Without reproducing any picture, copy the records word for word.

Page layout parsing data

::::

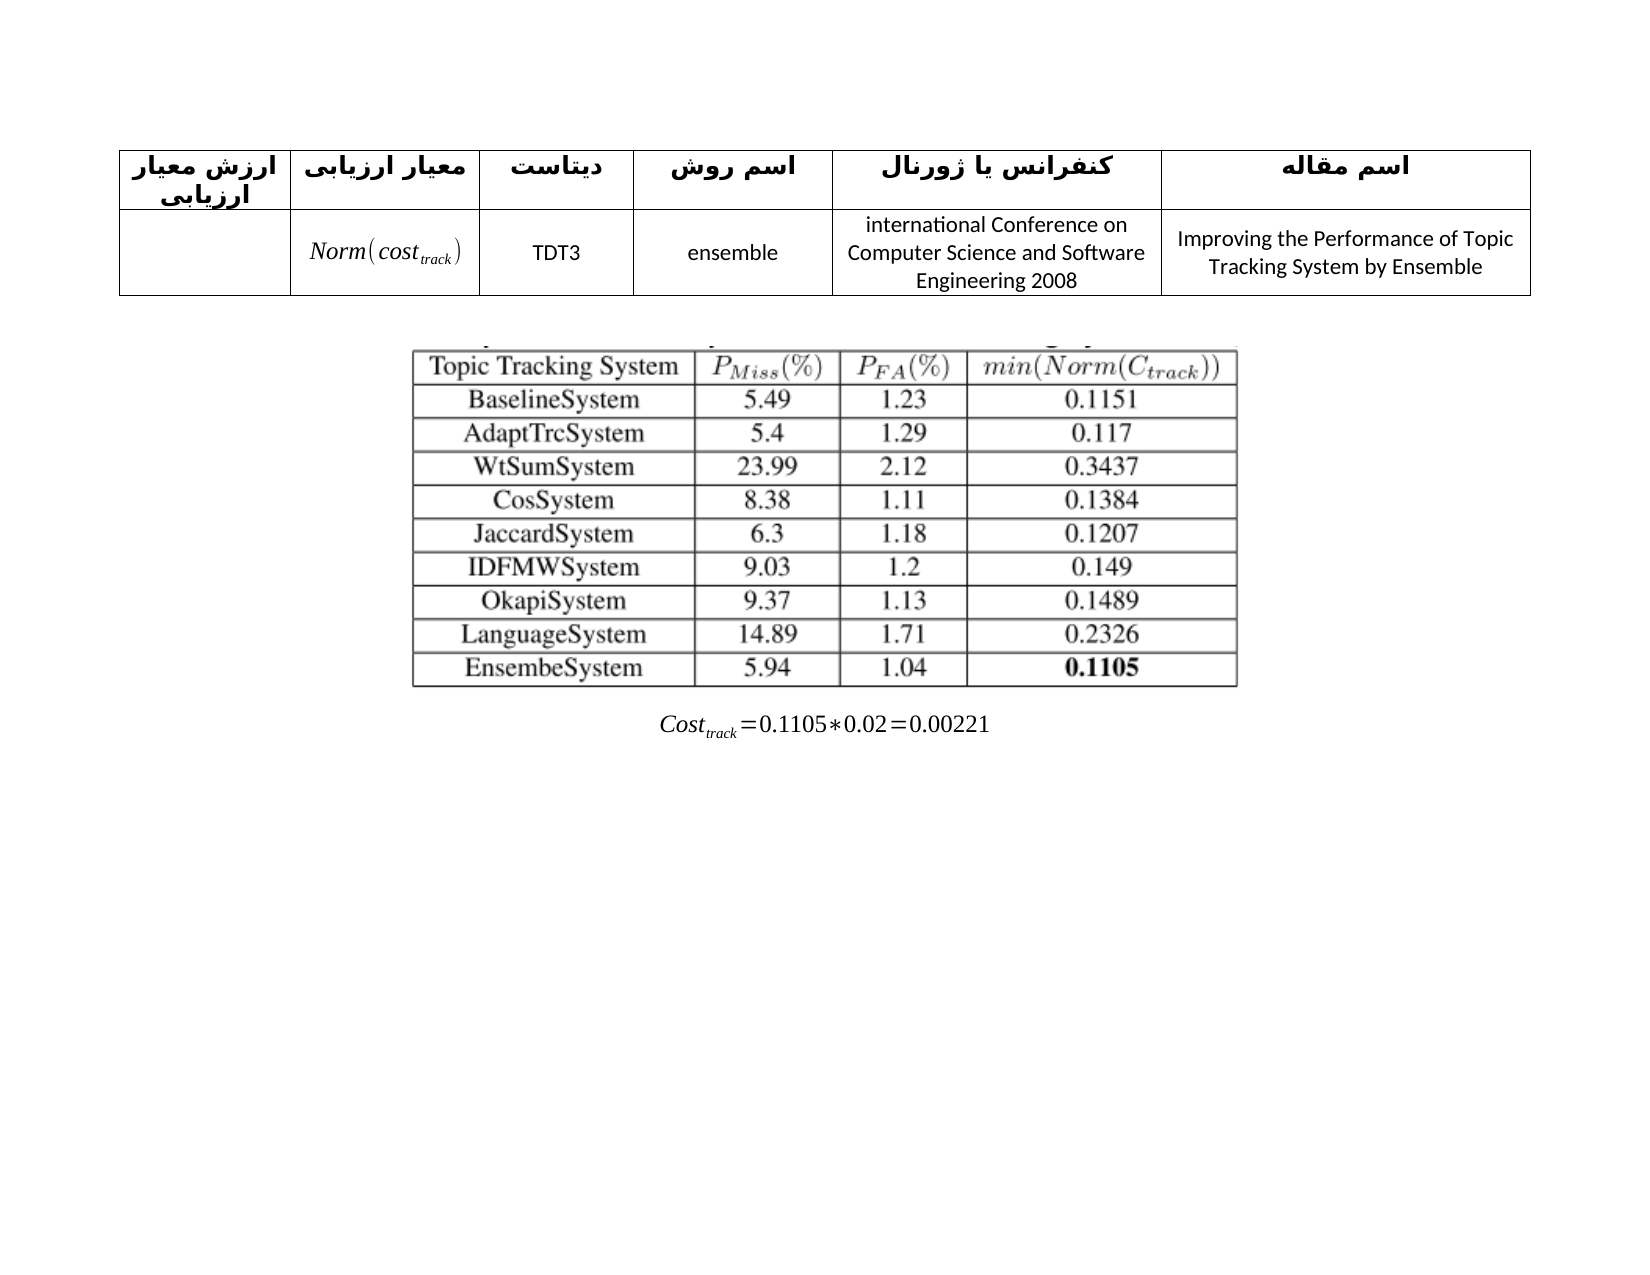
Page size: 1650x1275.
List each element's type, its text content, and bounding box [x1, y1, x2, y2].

table_header اسم روش [634, 151, 832, 209]
table_cell [291, 210, 479, 294]
table_header دیتاست [480, 151, 633, 209]
table_cell ensemble [634, 210, 832, 294]
table_cell Improving the Performance of Topic Tracking System by Ensemble [1162, 210, 1530, 294]
table_cell [120, 210, 290, 294]
picture [411, 346, 1239, 692]
table_header کنفرانس یا ژورنال [833, 151, 1161, 209]
table_cell TDT3 [480, 210, 633, 294]
table_cell international Conference on Computer Science and Software Engineering 2008 [833, 210, 1161, 294]
table_header اسم مقاله [1162, 151, 1530, 209]
table_header ارزش معیار ارزیابی [120, 151, 290, 209]
table_header معیار ارزیابی [291, 151, 479, 209]
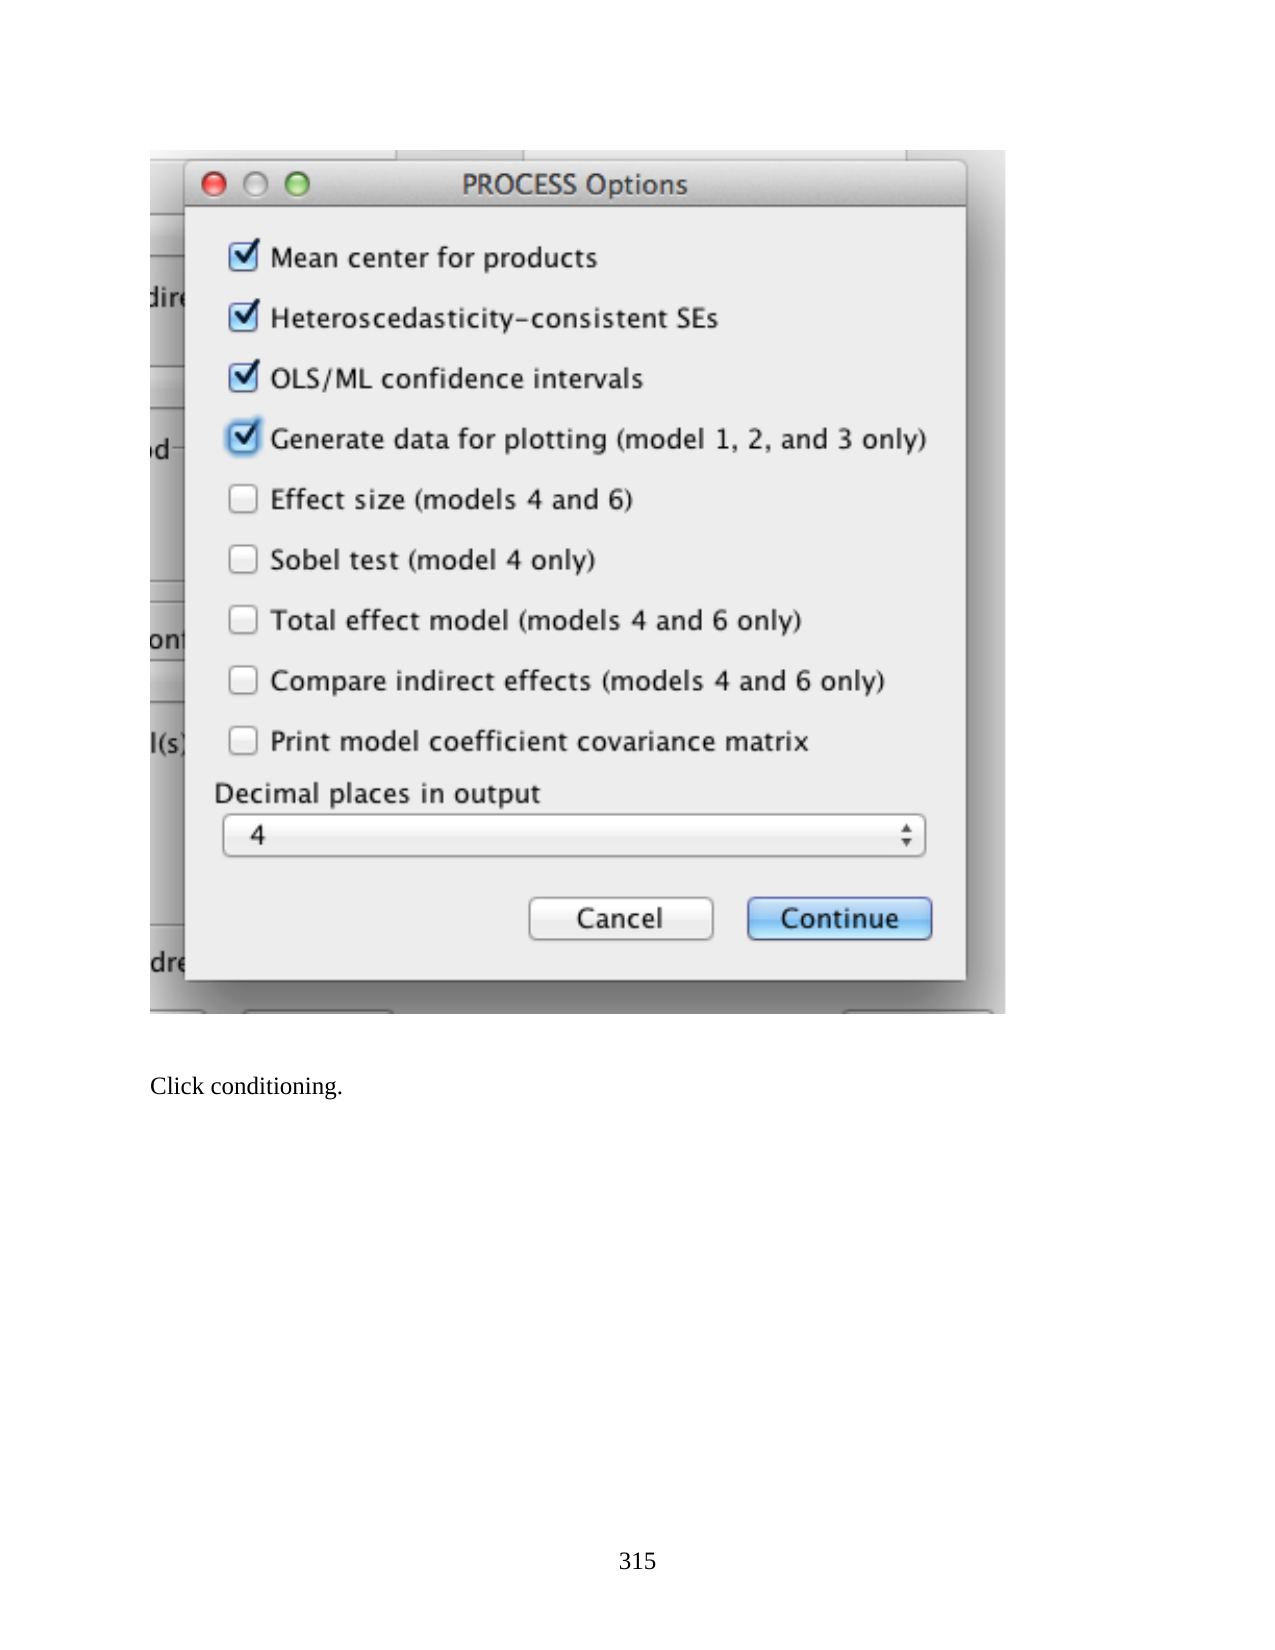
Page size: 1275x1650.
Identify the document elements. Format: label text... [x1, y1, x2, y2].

text Click conditioning. [150, 1071, 1125, 1100]
picture [150, 150, 1006, 1014]
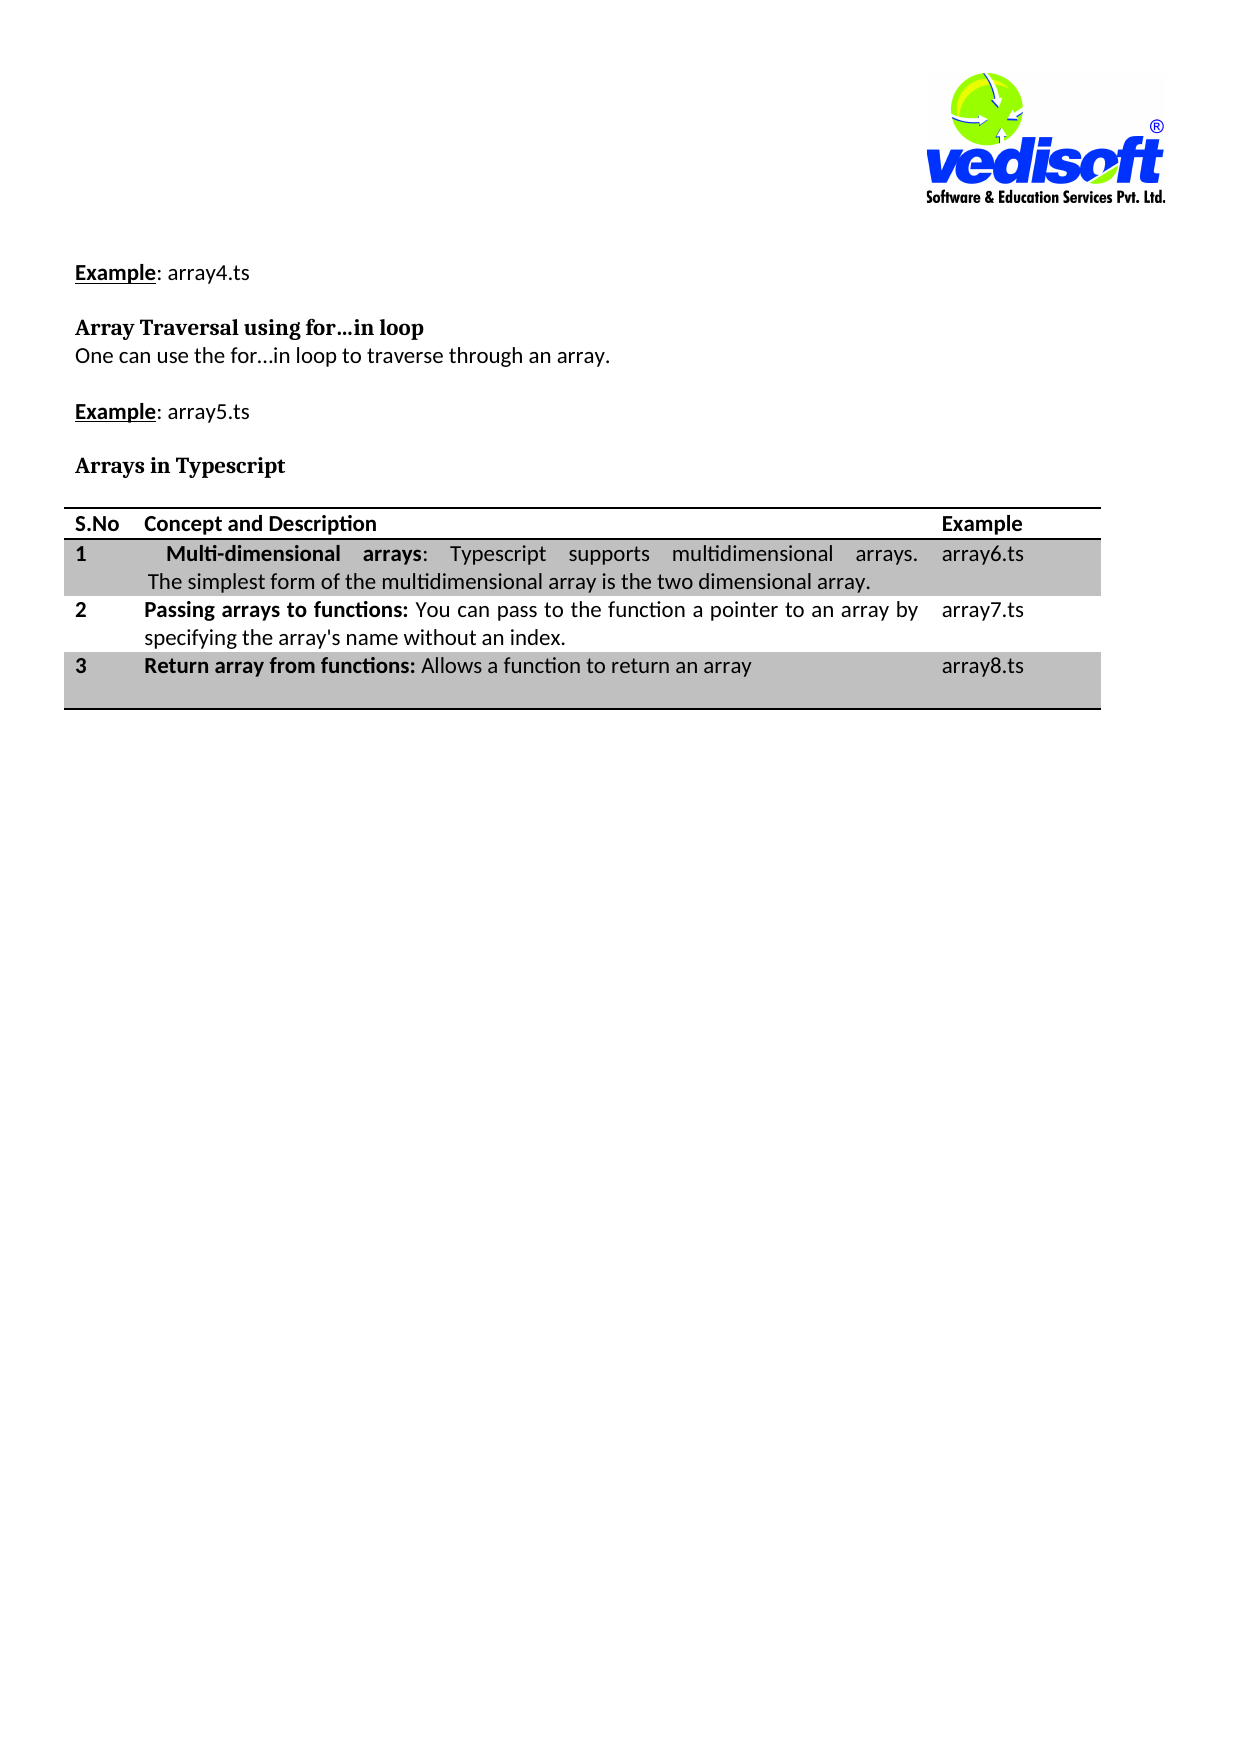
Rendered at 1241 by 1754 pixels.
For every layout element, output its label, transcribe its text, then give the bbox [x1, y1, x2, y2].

table_cell Multi-dimensional arrays: Typescript supports multidimensional arrays. The simplest form of the multidimensional array is the two dimensional array. [133, 540, 930, 596]
text Example: array4.ts [75, 258, 1165, 286]
text Arrays in Typescript [75, 453, 1165, 479]
text Example: array5.ts [75, 397, 1165, 425]
table_cell Return array from functions: Allows a function to return an array [133, 652, 930, 708]
table_cell Passing arrays to functions: You can pass to the function a pointer to an array by specifying the array's name without an index. [133, 596, 930, 652]
text One can use the for…in loop to traverse through an array. [75, 341, 1165, 369]
table_header Example [930, 509, 1101, 537]
text Array Traversal using for…in loop [75, 314, 1165, 341]
table_cell array8.ts [930, 652, 1101, 708]
table_header Concept and Description [133, 509, 930, 537]
table_cell 1 [64, 540, 133, 596]
table_cell array6.ts [930, 540, 1101, 596]
table_cell 2 [64, 596, 133, 652]
table_header S.No [64, 509, 133, 537]
table_cell array7.ts [930, 596, 1101, 652]
picture [926, 73, 1166, 203]
table_cell 3 [64, 652, 133, 708]
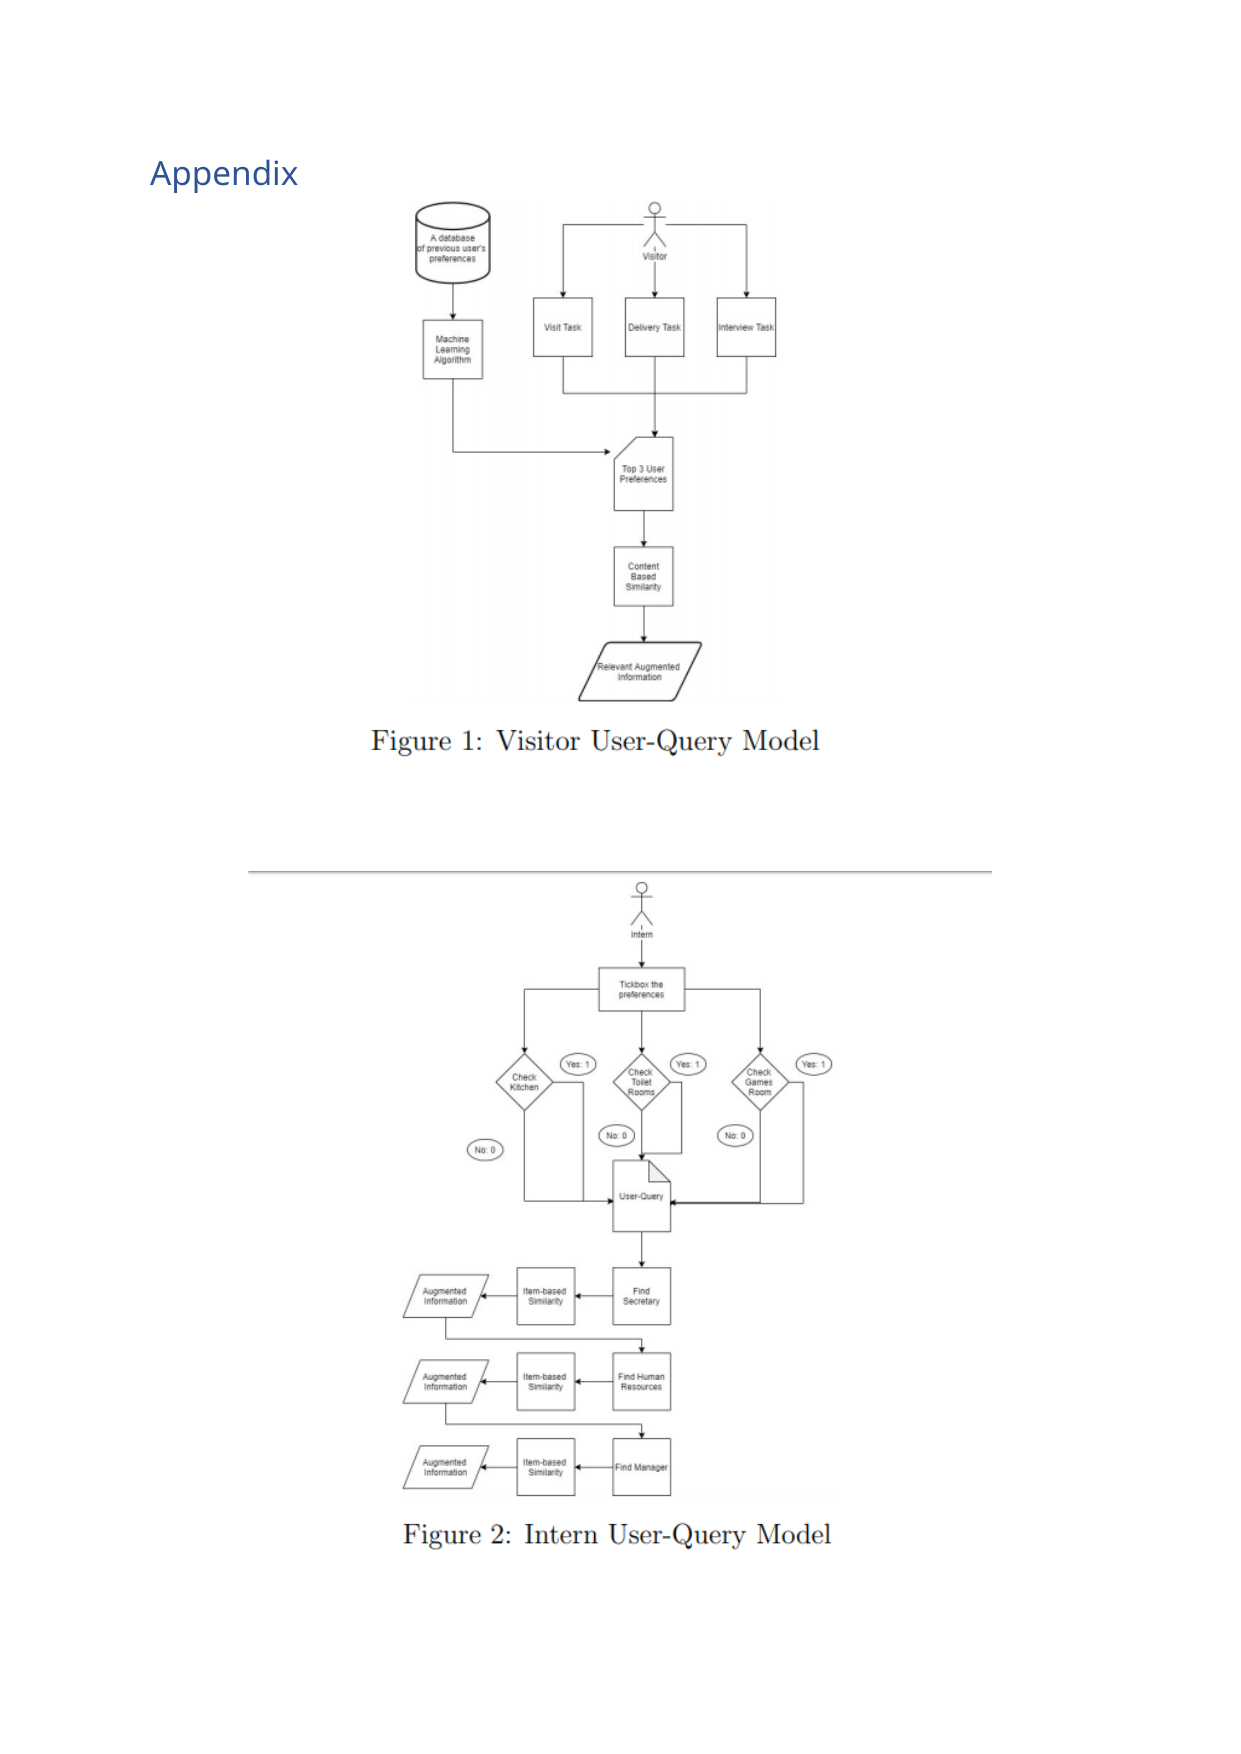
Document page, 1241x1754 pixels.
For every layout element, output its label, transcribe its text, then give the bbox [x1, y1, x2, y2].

::::

Expected output:
Page size: 1650x1275.
List each element's type, its text content, and bounding box [x1, y1, x2, y2].

table_header اسم روش [634, 151, 832, 209]
table_cell [291, 210, 479, 294]
table_header دیتاست [480, 151, 633, 209]
table_cell ensemble [634, 210, 832, 294]
table_cell Improving the Performance of Topic Tracking System by Ensemble [1162, 210, 1530, 294]
table_cell [120, 210, 290, 294]
picture [411, 346, 1239, 692]
table_header کنفرانس یا ژورنال [833, 151, 1161, 209]
table_cell TDT3 [480, 210, 633, 294]
table_cell international Conference on Computer Science and Software Engineering 2008 [833, 210, 1161, 294]
table_header اسم مقاله [1162, 151, 1530, 209]
table_header ارزش معیار ارزیابی [120, 151, 290, 209]
table_header معیار ارزیابی [291, 151, 479, 209]
Page size: 1275x1650.
Identify the document elements. Format: label text... [x1, y1, x2, y2].

text Click conditioning. [150, 1071, 1125, 1100]
picture [150, 150, 1006, 1014]
Rendered at 1241 by 1754 pixels.
For every layout element, output its label, transcribe its text, then give the bbox [x1, y1, x2, y2].

table_cell Multi-dimensional arrays: Typescript supports multidimensional arrays. The simplest form of the multidimensional array is the two dimensional array. [133, 540, 930, 596]
text Example: array4.ts [75, 258, 1165, 286]
text Arrays in Typescript [75, 453, 1165, 479]
text Example: array5.ts [75, 397, 1165, 425]
table_cell Return array from functions: Allows a function to return an array [133, 652, 930, 708]
table_cell Passing arrays to functions: You can pass to the function a pointer to an array by specifying the array's name without an index. [133, 596, 930, 652]
text One can use the for…in loop to traverse through an array. [75, 341, 1165, 369]
table_header Example [930, 509, 1101, 537]
text Array Traversal using for…in loop [75, 314, 1165, 341]
table_cell array8.ts [930, 652, 1101, 708]
table_header Concept and Description [133, 509, 930, 537]
table_cell 1 [64, 540, 133, 596]
table_cell array6.ts [930, 540, 1101, 596]
table_cell 2 [64, 596, 133, 652]
table_header S.No [64, 509, 133, 537]
table_cell array7.ts [930, 596, 1101, 652]
picture [926, 73, 1166, 203]
table_cell 3 [64, 652, 133, 708]
Document page, 1241x1754 pixels.
For every layout element, output its label, transcribe its text, then give the bbox [x1, y1, x2, y2].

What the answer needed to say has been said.